■ **Supplied material**:
****

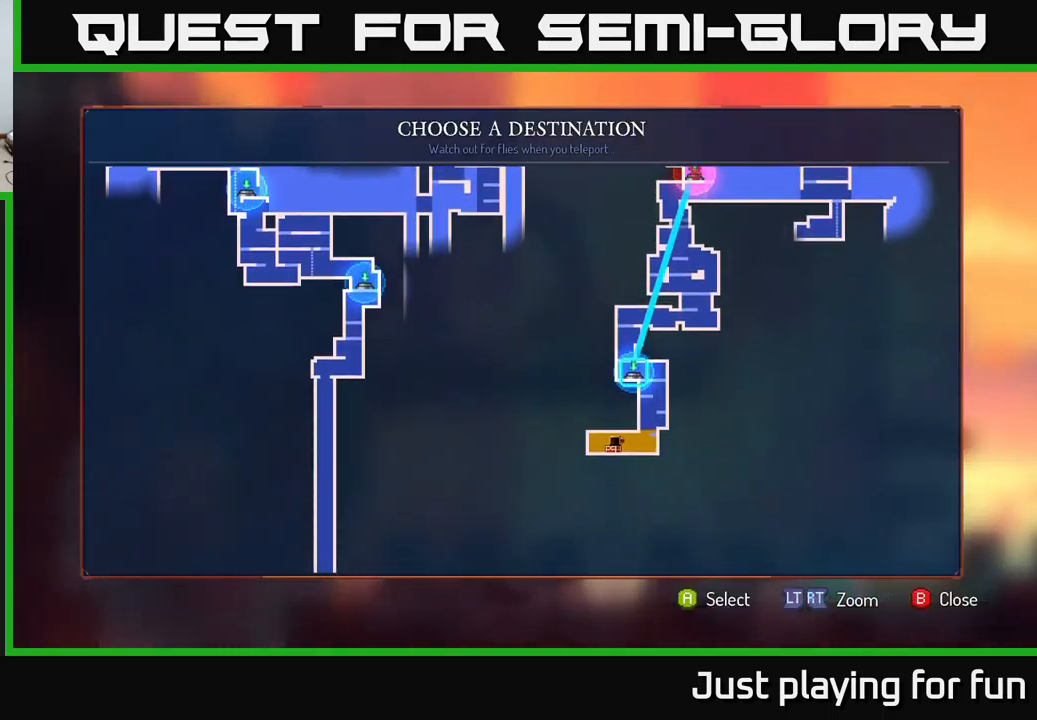
{"buttons": [], "left_stick": "center", "right_stick": "center", "events": [[67, "left_stick", "down"], [217, "left_stick", "center"]]}
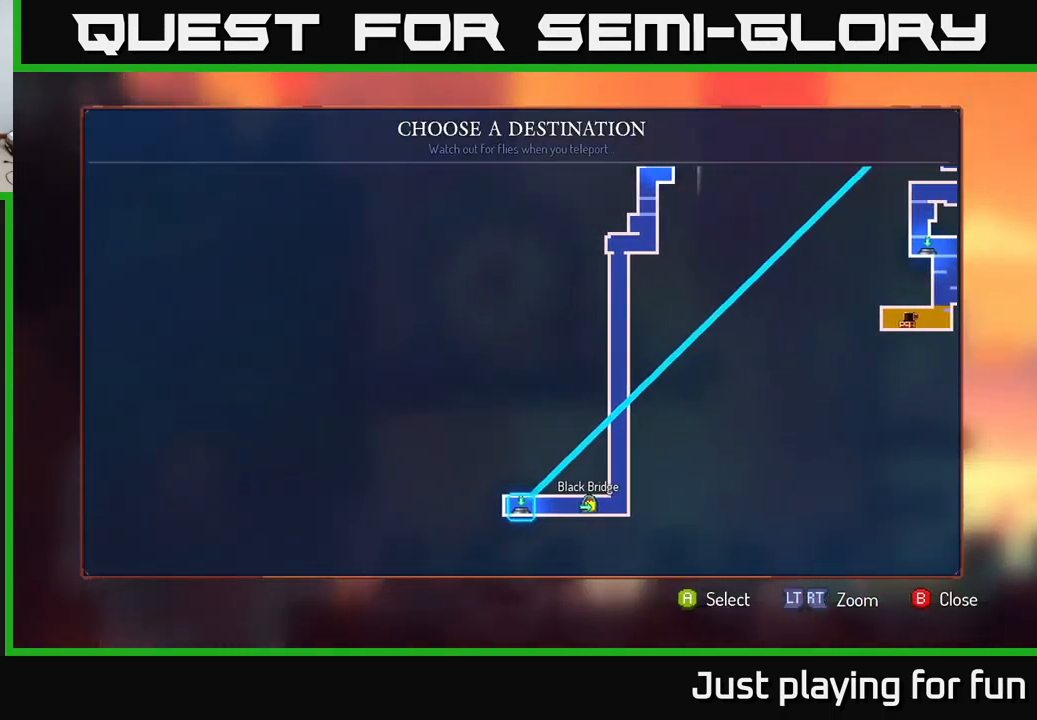
{"buttons": [], "left_stick": "center", "right_stick": "center", "events": [[150, "A", "down"], [250, "A", "up"]]}
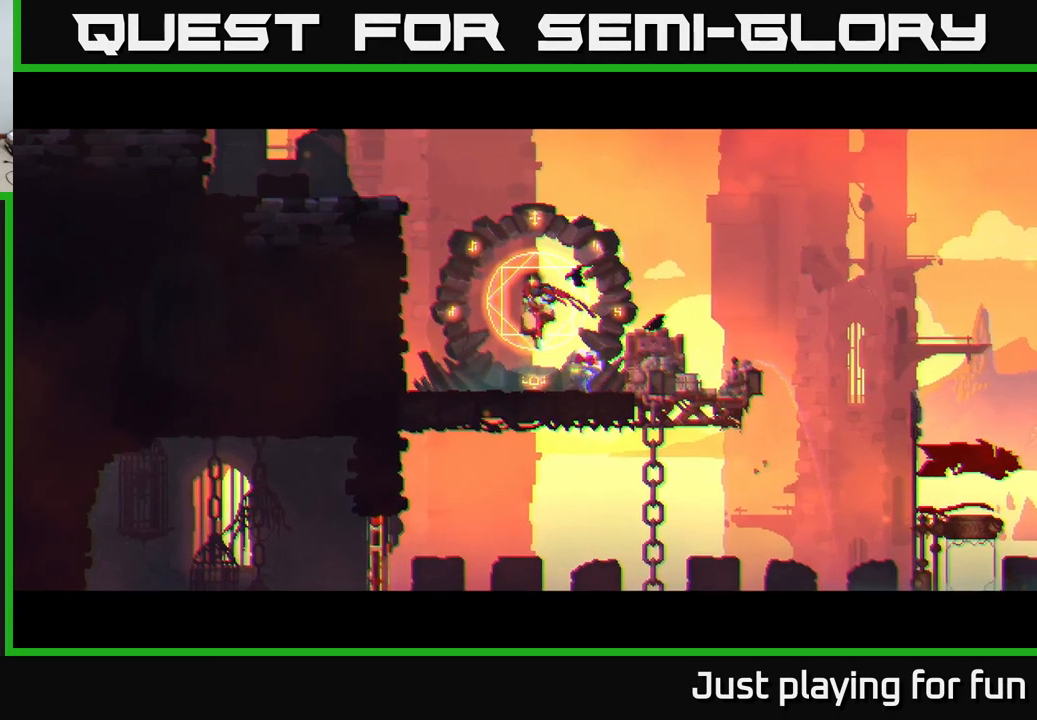
{"buttons": [], "left_stick": "right", "right_stick": "center", "events": [[100, "left_stick", "right"]]}
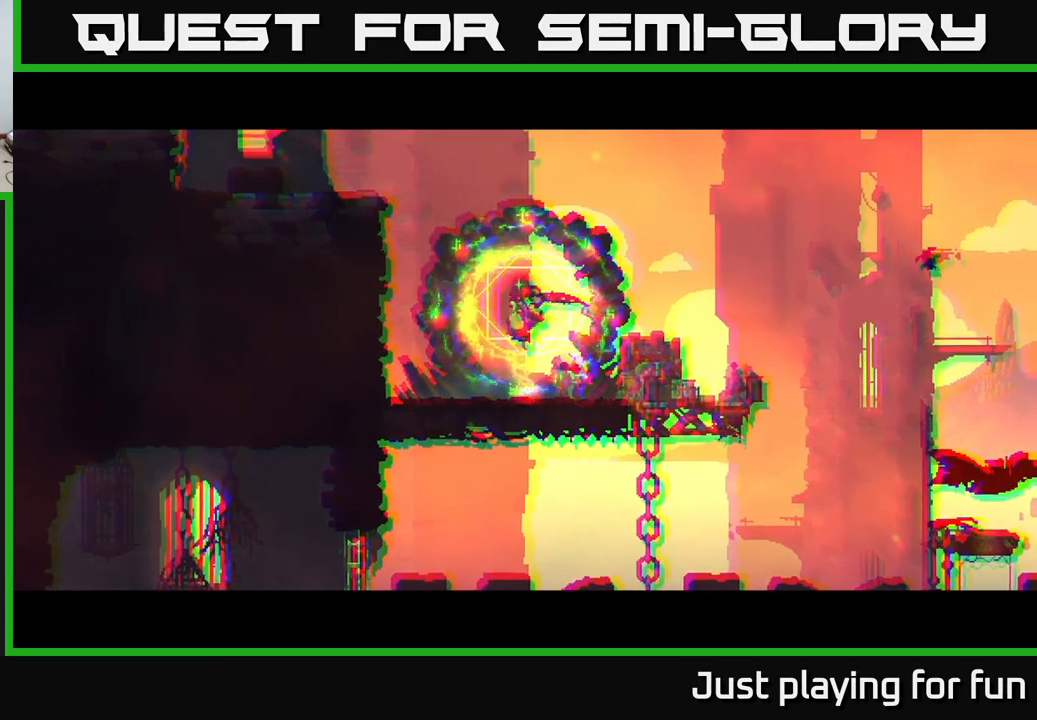
{"buttons": [], "left_stick": "right", "right_stick": "center", "events": []}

****

■ **Work instruction**:
Only the pictures are to be left out; copy all the remaining material above exactly.

■ **Answer to the exercise**:
{"buttons": [], "left_stick": "center", "right_stick": "center", "events": [[67, "left_stick", "down"], [217, "left_stick", "center"]]}
{"buttons": [], "left_stick": "center", "right_stick": "center", "events": [[150, "A", "down"], [250, "A", "up"]]}
{"buttons": [], "left_stick": "right", "right_stick": "center", "events": [[100, "left_stick", "right"]]}
{"buttons": [], "left_stick": "right", "right_stick": "center", "events": []}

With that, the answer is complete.